Kawashima then wants to know why Sheffield likes his music, so Sheffield embarks on a lengthy and careful reply.

"And there was this one part of our conversation that actually made me get a little misty[-eyed]," he goes on. "We were talking about money and I was like, 'Listen, we're an independent developer, we don't have a lot of money, we aren't going to be able to pay you that much.' And he's like, 'Don't worry about it - I'm just happy that someone's asking me to make music again.'

"And I'm like..." he motions being taken aback. "It was... I dunno - it got an emotional response from me because he was happy that someone had requested him. He had put a lot of music in games but it had always been a hand-me-down kind of situation. This was the first time ever that someone had specifically been like, 'No, I want you to do the music for me.'"

Cover image for YouTube videoTokyo Indie Dance Party - Motohiro Kawashima

The famed Japanese developer anecdotes don't stop there. The other one involves Yu Suzuki, retro Sega legend, and creator of OutRun. One Game Developers Conference party Sheffield plants Oh, Deer! in Suzuki's hands to see what he thinks. He holds his breath.

"I showed it to him - he was playing it, messing around with it. And he was looking at it very seriously," he says. "And he looks at me and he's like," and he puts on a deadpan voice, "'It's not too bad.'"

"That's," Sheffield says, "going on the box."

Oh, Deer! is in certification with Sony at the moment. Correction: was in certification - it failed. But only on a couple of things.

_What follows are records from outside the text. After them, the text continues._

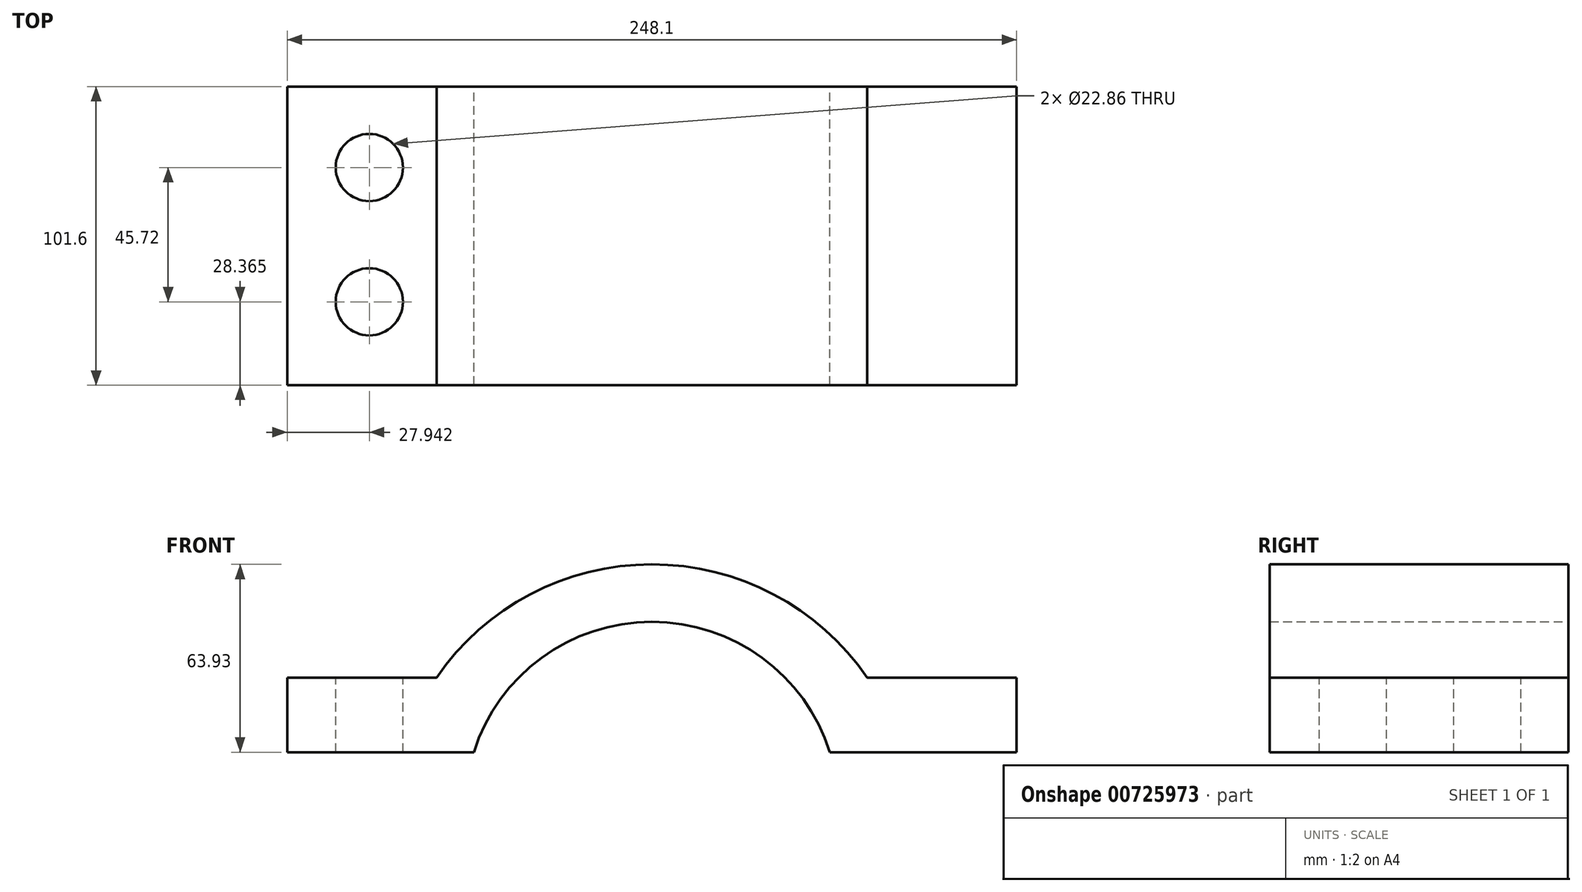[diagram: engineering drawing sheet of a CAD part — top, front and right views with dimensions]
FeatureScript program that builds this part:
annotation { "Feature Type Name" : "Feature", "Feature Type Description" : "" }
export const myFeature = defineFeature(function(context is Context, id is Id, definition is map)
    precondition{}
    {
        {
            var Q0;
            Q0=qCreatedBy(makeId("Front.planeOp"),FACE);
            var sketch = newSketch(context, id + "F0", { "sketchPlane" : qUnion([Q0])});
            skLineSegment(sketch, "E0", {"start": v(-132.14, -44.02) * mm, "end": v(-132.14, -18.62) * mm});
            skLineSegment(sketch, "E1", {"start": v(-132.14, -18.62) * mm, "end": v(-81.34, -18.62) * mm});
            skLineSegment(sketch, "E2", {"start": v(115.96, -44.02) * mm, "end": v(115.96, -18.62) * mm});
            skLineSegment(sketch, "E3", {"start": v(115.96, -18.62) * mm, "end": v(65.16, -18.62) * mm});
            skArc(sketch, "E4", {"start": v(65.16, -18.62) * mm, "mid": v(-8.1, 19.9) * mm, "end": v(-81.34, -18.62) * mm});
            skLineSegment(sketch, "E5", {"start": v(-132.14, -44.02) * mm, "end": v(-68.64, -44.02) * mm});
            skLineSegment(sketch, "E6", {"start": v(115.96, -44.02) * mm, "end": v(52.46, -44.02) * mm});
            skArc(sketch, "E7", {"start": v(52.46, -44.02) * mm, "mid": v(-8.1, 0.35) * mm, "end": v(-68.64, -44.02) * mm});
            skSolve(sketch);
        }
        {
            var Q0;
            Q0=makeQuery(id+"F0.imprint","IMPRINT",FACE,{"disambiguationData":[TD([[makeQuery(id+"F0.imprint","IMPRINT",EDGE,{"derivedFrom":sQuery(id+"F0.wireOp",EDGE,"E0")}),-1.0]])]});
            var Q1;
            Q1 = qSketchRegion(id + "F2", true);
            extrude(context, id + "F1", {"entities" : qUnion([Q0, Q1]), "depth" : 101.6 * mm, "offsetDistance" : 25.4 * mm});
        }
        {
            var Q0;
            Q0=makeQuery(id+"F1.opExtrude","SWEPT_FACE",FACE,{"disambiguationData":[OSD([sQuery(id+"F0.wireOp",EDGE,"E1")])]});
            var sketch = newSketch(context, id + "F2", { "sketchPlane" : qUnion([Q0])});
            skCircle(sketch, "E8", {"center": v(-104.2, -27.51) * mm, "radius": 11.43 * mm});
            skCircle(sketch, "E9", {"center": v(-104.2, -73.23) * mm, "radius": 11.43 * mm});
            skArc(sketch, "E10", {"start": v(90.56, -39.37) * mm, "mid": v(79.13, -50.8) * mm, "end": v(90.56, -62.23) * mm});
            skLineSegment(sketch, "E11", {"start": v(90.56, -39.37) * mm, "end": v(115.96, -39.37) * mm});
            skLineSegment(sketch, "E12", {"start": v(90.56, -62.23) * mm, "end": v(115.96, -62.23) * mm});
            skSolve(sketch);
        }
        {
            var Q0;
            Q0=sQuery(id+"F2.wireOp",VERTEX,"E8.center");
            var Q1;
            Q1=sQuery(id+"F2.wireOp",VERTEX,"E9.center");
            var Q2;
            Q2=makeQuery(id+"F1.opExtrude","SWEPT_BODY",BODY,{"disambiguationData":[OSD([sQuery(id+"F0.wireOp",EDGE,"E0"),sQuery(id+"F0.wireOp",EDGE,"E1"),sQuery(id+"F0.wireOp",EDGE,"E2"),sQuery(id+"F0.wireOp",EDGE,"E3"),sQuery(id+"F0.wireOp",EDGE,"E4"),sQuery(id+"F0.wireOp",EDGE,"E5"),sQuery(id+"F0.wireOp",EDGE,"E6"),sQuery(id+"F0.wireOp",EDGE,"E7")])]});
            hole(context, id + "F3", {"style" : HoleStyle.SIMPLE, "endStyle" : HoleEndStyle.THROUGH, "holeDiameter" : 22.86 * mm, "majorDiameter" : 6.35 * mm, "isTappedThrough" : true, "tappedDepth" : 12.7 * mm, "tapClearance" : 3, "locations" : qUnion([Q0, Q1]), "scope" : qUnion([Q2])});
        }
        {
            var Q0;
            Q0=sQuery(id+"F2.wireOp",EDGE,"E10");
            extrude(context, id + "F4", {"bodyType" : ToolBodyType.SURFACE, "surfaceEntities" : qUnion([Q0]), "depth" : 90.17 * mm, "offsetDistance" : 25.4 * mm});
        }
    });
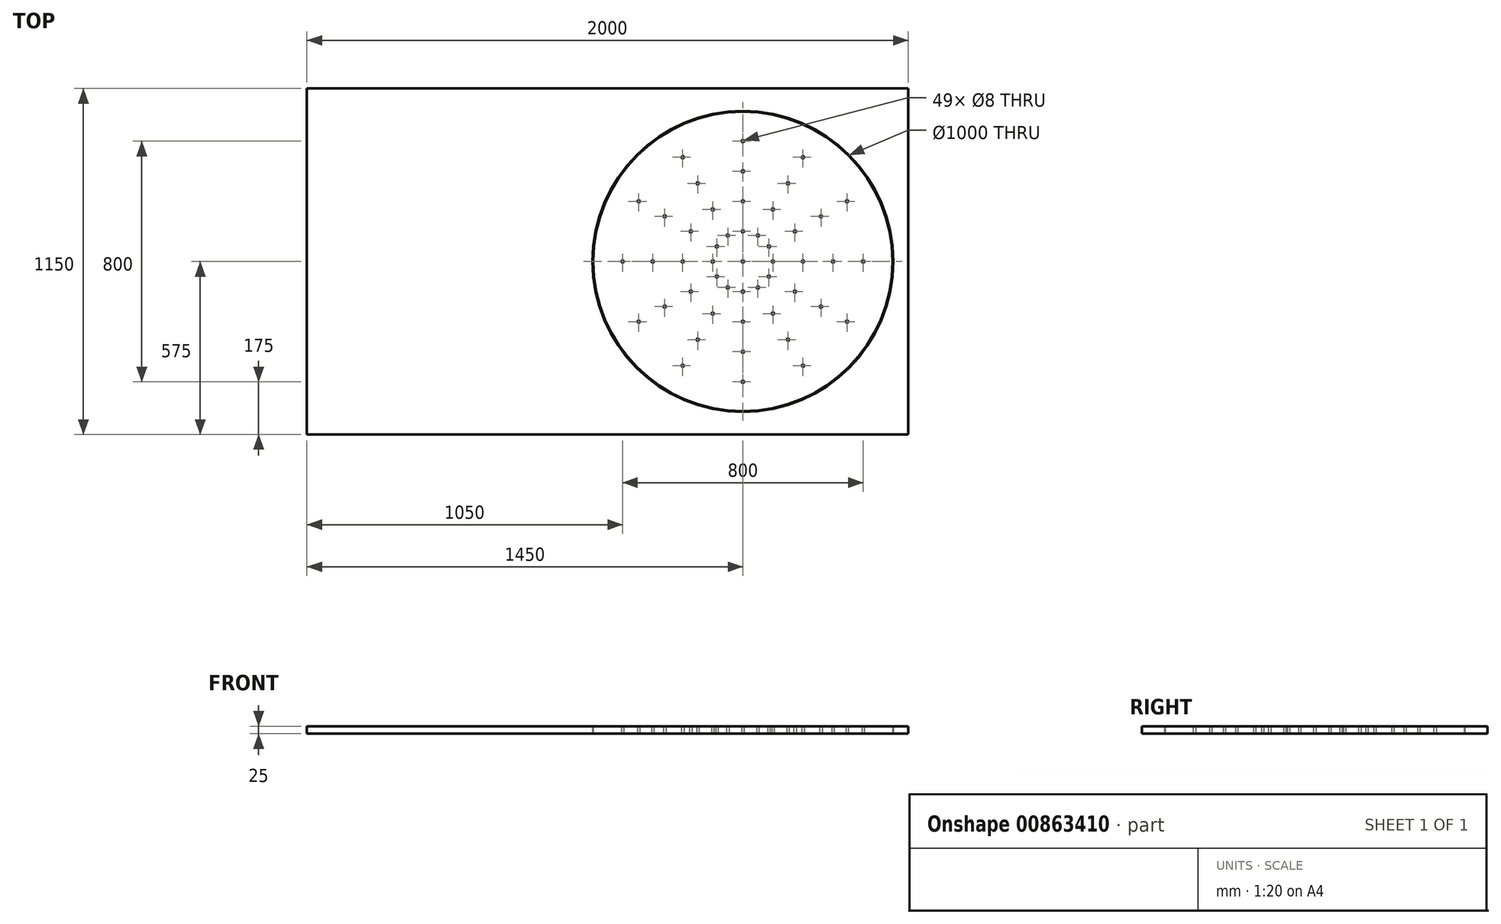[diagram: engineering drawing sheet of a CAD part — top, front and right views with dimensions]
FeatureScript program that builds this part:
annotation { "Feature Type Name" : "Feature", "Feature Type Description" : "" }
export const myFeature = defineFeature(function(context is Context, id is Id, definition is map)
    precondition{}
    {
        {
            var Q0;
            Q0=qCreatedBy(makeId("Top.planeOp"),FACE);
            var sketch = newSketch(context, id + "F0", { "sketchPlane" : qUnion([Q0])});
            skLineSegment(sketch, "E0.bottom", {"start": v(-1958.5, 1125.95) * mm, "end": v(41.5, 1125.95) * mm});
            skLineSegment(sketch, "E0.top", {"start": v(-1958.5, -24.05) * mm, "end": v(41.5, -24.05) * mm});
            skLineSegment(sketch, "E0.left", {"start": v(-1958.5, 1125.95) * mm, "end": v(-1958.5, -24.05) * mm});
            skLineSegment(sketch, "E0.right", {"start": v(41.5, 1125.95) * mm, "end": v(41.5, -24.05) * mm});
            skLineSegment(sketch, "E1", {"start": v(41.5, 550.95) * mm, "end": v(-508.5, 550.95) * mm, "construction": true});
            skCircle(sketch, "E2", {"center": v(-508.5, 550.95) * mm, "radius": 500 * mm});
            skSolve(sketch);
        }
        {
            var Q0;
            Q0=makeQuery(id+"F0.imprint","IMPRINT",FACE,{"disambiguationData":[TD([[makeQuery(id+"F0.imprint","IMPRINT",EDGE,{"derivedFrom":sQuery(id+"F0.wireOp",EDGE,"E0.bottom")}),-1.0]])]});
            extrude(context, id + "F1", {"entities" : qUnion([Q0]), "depth" : 25 * mm, "offsetDistance" : 25 * mm});
        }
        {
            var Q0;
            Q0=makeQuery(id+"F0.imprint","IMPRINT",FACE,{"disambiguationData":[TD([[makeQuery(id+"F0.imprint","IMPRINT",EDGE,{"derivedFrom":sQuery(id+"F0.wireOp",EDGE,"E2")}),1.0]])]});
            var sketch = newSketch(context, id + "F2", { "sketchPlane" : qUnion([Q0])});
            skCircle(sketch, "E3", {"center": v(-508.5, 550.95) * mm, "radius": 497.5 * mm});
            skLineSegment(sketch, "E4", {"start": v(-508.5, 550.95) * mm, "end": v(-508.5, 450.95) * mm, "construction": true});
            skLineSegment(sketch, "E5", {"start": v(-508.5, 450.95) * mm, "end": v(-508.5, 350.95) * mm, "construction": true});
            skLineSegment(sketch, "E6", {"start": v(-508.5, 350.95) * mm, "end": v(-508.5, 250.95) * mm, "construction": true});
            skLineSegment(sketch, "E7", {"start": v(-508.5, 250.95) * mm, "end": v(-508.5, 150.95) * mm, "construction": true});
            skCircle(sketch, "E8", {"center": v(-508.5, 450.95) * mm, "radius": 4 * mm});
            skCircle(sketch, "E9", {"center": v(-508.5, 350.95) * mm, "radius": 4 * mm});
            skCircle(sketch, "E10", {"center": v(-508.5, 250.95) * mm, "radius": 4 * mm});
            skCircle(sketch, "E11", {"center": v(-508.5, 150.95) * mm, "radius": 4 * mm});
            skCircle(sketch, "E12.1.0", {"center": v(-458.5, 464.35) * mm, "radius": 4 * mm});
            skCircle(sketch, "E12.1.1", {"center": v(-408.5, 377.74) * mm, "radius": 4 * mm});
            skCircle(sketch, "E12.1.2", {"center": v(-358.5, 291.14) * mm, "radius": 4 * mm});
            skCircle(sketch, "E12.1.3", {"center": v(-308.5, 204.54) * mm, "radius": 4 * mm});
            skCircle(sketch, "E12.2.0", {"center": v(-421.9, 500.95) * mm, "radius": 4 * mm});
            skCircle(sketch, "E12.2.1", {"center": v(-335.3, 450.95) * mm, "radius": 4 * mm});
            skCircle(sketch, "E12.2.2", {"center": v(-248.7, 400.95) * mm, "radius": 4 * mm});
            skCircle(sketch, "E12.2.3", {"center": v(-162.09, 350.95) * mm, "radius": 4 * mm});
            skCircle(sketch, "E12.3.0", {"center": v(-408.5, 550.95) * mm, "radius": 4 * mm});
            skCircle(sketch, "E12.3.1", {"center": v(-308.5, 550.95) * mm, "radius": 4 * mm});
            skCircle(sketch, "E12.3.2", {"center": v(-208.5, 550.95) * mm, "radius": 4 * mm});
            skCircle(sketch, "E12.3.3", {"center": v(-108.5, 550.95) * mm, "radius": 4 * mm});
            skCircle(sketch, "E12.4.0", {"center": v(-421.9, 600.95) * mm, "radius": 4 * mm});
            skCircle(sketch, "E12.4.1", {"center": v(-335.3, 650.95) * mm, "radius": 4 * mm});
            skCircle(sketch, "E12.4.2", {"center": v(-248.7, 700.95) * mm, "radius": 4 * mm});
            skCircle(sketch, "E12.4.3", {"center": v(-162.09, 750.95) * mm, "radius": 4 * mm});
            skCircle(sketch, "E12.5.0", {"center": v(-458.5, 637.55) * mm, "radius": 4 * mm});
            skCircle(sketch, "E12.5.1", {"center": v(-408.5, 724.16) * mm, "radius": 4 * mm});
            skCircle(sketch, "E12.5.2", {"center": v(-358.5, 810.76) * mm, "radius": 4 * mm});
            skCircle(sketch, "E12.5.3", {"center": v(-308.5, 897.36) * mm, "radius": 4 * mm});
            skCircle(sketch, "E12.6.0", {"center": v(-508.5, 650.95) * mm, "radius": 4 * mm});
            skCircle(sketch, "E12.6.1", {"center": v(-508.5, 750.95) * mm, "radius": 4 * mm});
            skCircle(sketch, "E12.6.2", {"center": v(-508.5, 850.95) * mm, "radius": 4 * mm});
            skCircle(sketch, "E12.6.3", {"center": v(-508.5, 950.95) * mm, "radius": 4 * mm});
            skCircle(sketch, "E12.7.0", {"center": v(-558.5, 637.55) * mm, "radius": 4 * mm});
            skCircle(sketch, "E12.7.1", {"center": v(-608.5, 724.16) * mm, "radius": 4 * mm});
            skCircle(sketch, "E12.7.2", {"center": v(-658.5, 810.76) * mm, "radius": 4 * mm});
            skCircle(sketch, "E12.7.3", {"center": v(-708.5, 897.36) * mm, "radius": 4 * mm});
            skCircle(sketch, "E12.8.0", {"center": v(-595.1, 600.95) * mm, "radius": 4 * mm});
            skCircle(sketch, "E12.8.1", {"center": v(-681.7, 650.95) * mm, "radius": 4 * mm});
            skCircle(sketch, "E12.8.2", {"center": v(-768.3, 700.95) * mm, "radius": 4 * mm});
            skCircle(sketch, "E12.8.3", {"center": v(-854.9, 750.95) * mm, "radius": 4 * mm});
            skCircle(sketch, "E12.9.0", {"center": v(-608.5, 550.95) * mm, "radius": 4 * mm});
            skCircle(sketch, "E12.9.1", {"center": v(-708.5, 550.95) * mm, "radius": 4 * mm});
            skCircle(sketch, "E12.9.2", {"center": v(-808.5, 550.95) * mm, "radius": 4 * mm});
            skCircle(sketch, "E12.9.3", {"center": v(-908.5, 550.95) * mm, "radius": 4 * mm});
            skCircle(sketch, "E12.10.0", {"center": v(-595.1, 500.95) * mm, "radius": 4 * mm});
            skCircle(sketch, "E12.10.1", {"center": v(-681.7, 450.95) * mm, "radius": 4 * mm});
            skCircle(sketch, "E12.10.2", {"center": v(-768.3, 400.95) * mm, "radius": 4 * mm});
            skCircle(sketch, "E12.10.3", {"center": v(-854.9, 350.95) * mm, "radius": 4 * mm});
            skCircle(sketch, "E12.11.0", {"center": v(-558.5, 464.35) * mm, "radius": 4 * mm});
            skCircle(sketch, "E12.11.1", {"center": v(-608.5, 377.74) * mm, "radius": 4 * mm});
            skCircle(sketch, "E12.11.2", {"center": v(-658.5, 291.14) * mm, "radius": 4 * mm});
            skCircle(sketch, "E12.11.3", {"center": v(-708.5, 204.54) * mm, "radius": 4 * mm});
            skCircle(sketch, "E13", {"center": v(-508.5, 550.95) * mm, "radius": 4 * mm});
            skSolve(sketch);
        }
        {
            var Q0;
            Q0=makeQuery(id+"F2.imprint","IMPRINT",FACE,{"disambiguationData":[TD([[makeQuery(id+"F2.imprint","IMPRINT",EDGE,{"derivedFrom":sQuery(id+"F2.wireOp",EDGE,"E3")}),1.0]])]});
            var Q1;
            Q1=makeQuery(id+"F2.imprint","IMPRINT",FACE,{"disambiguationData":[TD([[makeQuery(id+"F2.imprint","IMPRINT",EDGE,{"derivedFrom":sQuery(id+"F2.wireOp",EDGE,"E3")}),1.0]])]});
            extrude(context, id + "F3", {"entities" : qUnion([Q0, Q1]), "depth" : 25 * mm, "offsetDistance" : 25 * mm});
        }
    });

"One of them is, I'm infringing on their copyright because I put a nice little Sony billboard in there to advertise them," Sheffield says with a laugh. "So gotta take that out.

"The other thing is that deer exploding is, like, 'sadistic'," he grins. "It's clearly very cartoonish. I can't have the deer not explode, so that's where I was saying it's [Sony America] talking to [Sony Japan] about 'man just push it through' kind of thing."

With any luck it should be a couple of weeks away, at which time I encourage you to buy it, all 49 cents of it. Further down the line, if enough people like it, the game may expand and come to other platforms such as Vita (natively) or PS4 or PC.

Until then, however, Sheffield hopes you enjoy this "stupid, weird little thing that I like to play" as much as him.

*I tried for a week to get confirmation from Sony that Oh, Deer! was the last PlayStation Mobile game, but a definitive answer never came back. E3 isn't helping. In all likelihood Oh, Deer! is. Here's what Sheffield says: "I do not know definitively, but I know that nobody's working on it any more. I'm 99 per cent sure - who else would be stupid enough? If we called it 'the last PlayStation Mobile game' I don't think it would be disputed by anyone."